(Data entries)
- - -

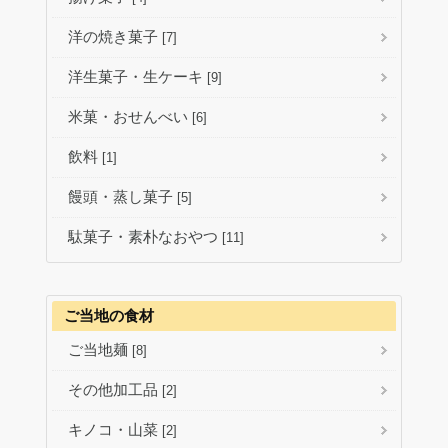
洋の焼き菓子
[7]
洋生菓子・生ケーキ
[9]
米菓・おせんべい
[6]
飲料
[1]
饅頭・蒸し菓子
[5]
駄菓子・素朴なおやつ
[11]
ご当地の食材
ご当地麺
[8]
その他加工品
[2]
キノコ・山菜
[2]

- - -

Problem requirements:
Quote every line of text from the items above word for word. Leave out the pictures.

Your response:
洋の焼き菓子
[7]
洋生菓子・生ケーキ
[9]
米菓・おせんべい
[6]
飲料
[1]
饅頭・蒸し菓子
[5]
駄菓子・素朴なおやつ
[11]
ご当地の食材
ご当地麺
[8]
その他加工品
[2]
キノコ・山菜
[2]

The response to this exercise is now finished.